[Saved data entries]
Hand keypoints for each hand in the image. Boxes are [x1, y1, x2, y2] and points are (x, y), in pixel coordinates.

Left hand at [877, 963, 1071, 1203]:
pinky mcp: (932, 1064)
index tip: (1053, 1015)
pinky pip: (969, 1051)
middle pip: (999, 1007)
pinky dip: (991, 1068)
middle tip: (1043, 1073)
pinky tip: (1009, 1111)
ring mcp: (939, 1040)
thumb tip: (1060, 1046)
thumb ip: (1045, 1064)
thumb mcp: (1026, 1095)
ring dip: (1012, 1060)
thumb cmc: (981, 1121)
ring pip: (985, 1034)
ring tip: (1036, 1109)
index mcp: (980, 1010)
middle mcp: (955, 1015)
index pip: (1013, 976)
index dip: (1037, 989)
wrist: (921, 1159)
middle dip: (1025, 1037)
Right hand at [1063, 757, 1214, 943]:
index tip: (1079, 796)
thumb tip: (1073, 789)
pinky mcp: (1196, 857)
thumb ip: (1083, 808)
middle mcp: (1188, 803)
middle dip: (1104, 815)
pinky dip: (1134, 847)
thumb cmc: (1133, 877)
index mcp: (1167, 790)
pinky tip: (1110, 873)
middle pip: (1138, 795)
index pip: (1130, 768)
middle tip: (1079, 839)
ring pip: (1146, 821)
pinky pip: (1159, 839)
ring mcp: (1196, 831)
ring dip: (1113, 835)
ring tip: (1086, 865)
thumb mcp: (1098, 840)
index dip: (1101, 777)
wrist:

- [What you should do]: Repeat all of the entries exactly.

- [Output]:
Hand keypoints for each hand in the image. Boxes are [x1, y1, x2, y2] and points are (x, y), in pixel coordinates.

Left hand at [877, 963, 1071, 1203]:
pinky mcp: (932, 1064)
index tip: (1053, 1015)
pinky pip: (969, 1051)
middle pip: (999, 1007)
pinky dip: (991, 1068)
middle tip: (1043, 1073)
pinky tip: (1009, 1111)
ring mcp: (939, 1040)
thumb tip: (1060, 1046)
thumb ip: (1045, 1064)
thumb mcp: (1026, 1095)
ring dip: (1012, 1060)
thumb cmc: (981, 1121)
ring pip: (985, 1034)
ring tip: (1036, 1109)
index mcp: (980, 1010)
middle mcp: (955, 1015)
index pip: (1013, 976)
index dip: (1037, 989)
wrist: (921, 1159)
middle dip: (1025, 1037)
Right hand at [1063, 757, 1214, 943]:
index tip: (1079, 796)
thumb tip: (1073, 789)
pinky mcp: (1196, 857)
thumb ip: (1083, 808)
middle mcp: (1188, 803)
middle dip: (1104, 815)
pinky dip: (1134, 847)
thumb cmc: (1133, 877)
index mcp: (1167, 790)
pinky tip: (1110, 873)
middle pip: (1138, 795)
index pip: (1130, 768)
middle tip: (1079, 839)
ring pip: (1146, 821)
pinky pip: (1159, 839)
ring mcp: (1196, 831)
ring dip: (1113, 835)
ring tip: (1086, 865)
thumb mcp: (1098, 840)
index dip: (1101, 777)
wrist:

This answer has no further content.